Tavlada sayılara -alışıldığı üzere- şeş (6) diyoruz, beş (5) diyoruz, câr(4) diyoruz, se (3) diyoruz, yek (1) diyoruz, dü-şeş (6-6) diyoruz, vs. Tabii Türkçesini de
söylüyoruz.
Meğerse bunlar Farsça değil Kürtçe imiş!.. Çünkü TRT, tam gün yayın yapan 6. Kanal’ın adını “TRT-Kürt” yerine “TRT-Şeş” koydu.
MAGİC (BÜYÜLÜ) KUTUDAN ÇIKAN..
Ama tavlada “Dü-şeş attım, yek geldi” diye çok bilinen bir söz var. Yani, en yüksek zarı, 6-6’yı atmak isterken, en küçük sayı (1) gelebilir!..
Bakalım TRT’nin attığı dü-şeş, yek gelecek mi? Bunu yıllar içinde göreceğiz.

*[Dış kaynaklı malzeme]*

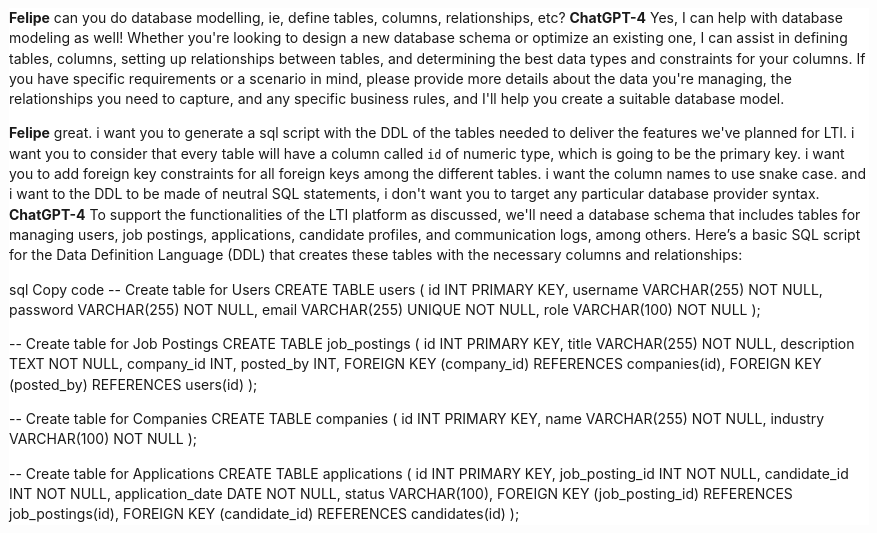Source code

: **Felipe**
can you do database modelling, ie, define tables, columns, relationships, etc?
**ChatGPT-4**
Yes, I can help with database modeling as well! Whether you're looking to design a new database schema or optimize an existing one, I can assist in defining tables, columns, setting up relationships between tables, and determining the best data types and constraints for your columns. If you have specific requirements or a scenario in mind, please provide more details about the data you're managing, the relationships you need to capture, and any specific business rules, and I'll help you create a suitable database model.

**Felipe**
great. i want you to generate a sql script with the DDL of the tables needed to deliver the features we've planned for LTI. i want you to consider that every table will have a column called `id` of numeric type, which is going to be the primary key. i want you to add foreign key constraints for all foreign keys among the different tables. i want the column names to use snake case. and i want to the DDL to be made of neutral SQL statements, i don't want you to target any particular database provider syntax.
**ChatGPT-4**
To support the functionalities of the LTI platform as discussed, we'll need a database schema that includes tables for managing users, job postings, applications, candidate profiles, and communication logs, among others. Here’s a basic SQL script for the Data Definition Language (DDL) that creates these tables with the necessary columns and relationships:

sql
Copy code
-- Create table for Users
CREATE TABLE users (
    id INT PRIMARY KEY,
    username VARCHAR(255) NOT NULL,
    password VARCHAR(255) NOT NULL,
    email VARCHAR(255) UNIQUE NOT NULL,
    role VARCHAR(100) NOT NULL
);

-- Create table for Job Postings
CREATE TABLE job_postings (
    id INT PRIMARY KEY,
    title VARCHAR(255) NOT NULL,
    description TEXT NOT NULL,
    company_id INT,
    posted_by INT,
    FOREIGN KEY (company_id) REFERENCES companies(id),
    FOREIGN KEY (posted_by) REFERENCES users(id)
);

-- Create table for Companies
CREATE TABLE companies (
    id INT PRIMARY KEY,
    name VARCHAR(255) NOT NULL,
    industry VARCHAR(100) NOT NULL
);

-- Create table for Applications
CREATE TABLE applications (
    id INT PRIMARY KEY,
    job_posting_id INT NOT NULL,
    candidate_id INT NOT NULL,
    application_date DATE NOT NULL,
    status VARCHAR(100),
    FOREIGN KEY (job_posting_id) REFERENCES job_postings(id),
    FOREIGN KEY (candidate_id) REFERENCES candidates(id)
);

Şimdi işin yasal boyutuna bakalım.
Kürtçe yayın Anayasa’ya aykırı!
Öyle, ben yaptım oldu, demekle olmuyor. Ama bunu ana muhalefet partisinin genel başkanı Deniz Baykal, nedense Anayasa Mahkemesi’ne götürmüyor!.. Neden acaba?.. Neden?..
Turgut Özal da, başbakanlığı döneminde Anayasa’ya aykırı olarak ilk özel televizyonu (Star TV) Magic Box (Büyülü Kutu) şirketi aracılığıyla Uzanlar ve oğlu Ahmet Özal’ın ortaklığı ile kurdurmuştu. Aklımızda kalan sözü, “Anayasayı bir kere delmekle bir şey olmaz.”
Bugün AKP’nin yaptığı da, aynen o biçimde Anayasa’yı delmek.
TRT YASASI “MARS” EDEBİLİR!..
Bakınız, Anayasa’mızda ne diyor?..
“Değiştirilemeyecek” ilk üç maddesinde, “Türkiye Devleti’nin... dili Türkçe’dir” diyor (Madde 3.)
Peki, Türkiye Radyo Televizyon Kanunu (2954 sayılı) ne emrediyor?..
Ona da bakalım.
TRT Kanunu’nun “Genel Yayın Esaslarını” düzenleyen 5. maddesinde (şeş değil, beş!..) ağır hükümler var:
“TRT’nin genel yayın esasları:
- Anayasa’nın sözüne ve ruhuna bağlı olmak; Devletin ülkesi ve milletiyle bölünmez bütünlüğünü ... korumak ve kollamak,
- Atatürk ilke ve inkılaplarını kökleştirmek... ,
- Devletin milli güvenlik siyasetinin ... gereklerine uymak,
-... dil ayrımı yaratmaya dayalı ... ideolojilerin propagandasına yer vermemek,
-Türk milli eğitiminin temel görüş, amaç ve ilkelerine uymak,
-... temiz ve güzel bir Türkçe kullanmak.”
Yani bu madde, yöneticiler (ve iktidar) için “dü-şeş attım, yek geldi” nin bile ötesinde, daha oyunun başında “mars” (2-0 yenik) olmak demek!..
“BİR YERDEYİZ Kİ, SÖZ DENİLEN ŞEY PALAVRADIR”
Şimdi söyler misiniz, bugün AKP’nin yaptığı ve CHP’nin ses çıkarmadığı (Baykal’ın “devlet değil, özel sektör yapmalı” dediği!) uygulama hangi yasaya, hangi anayasaya uyuyor?..
TRT-Şeş’i öyle İstiklâl Marşı ile açmak insanı Atatürkçü yapmıyor. Atatürk’ün yolundan ve izinden gitmek Atatürkçü yapıyor.
Atatürk ne yapmıştı son olarak ona bakalım.
Atatürk, 1926’da bir yasa çıkararak, “Türkiye’de faaliyette bulunan yabancı şirketlerin kendi iç yazışmalarının bile Türkçe yapılmasını” emretmişti.
Geçen programımızda andığımız Yahya Kemal Beyatlı ne diyordu:
“Madrid’de kahvehâneyi gördüm ki havradır,
Bir yerdeyiz ki, söz denilen şey palavradır.
Dalmış gülüp konuşmağa yüzlerce farfara,
Yorgun kulaklarımda sürerken bu yaygara.”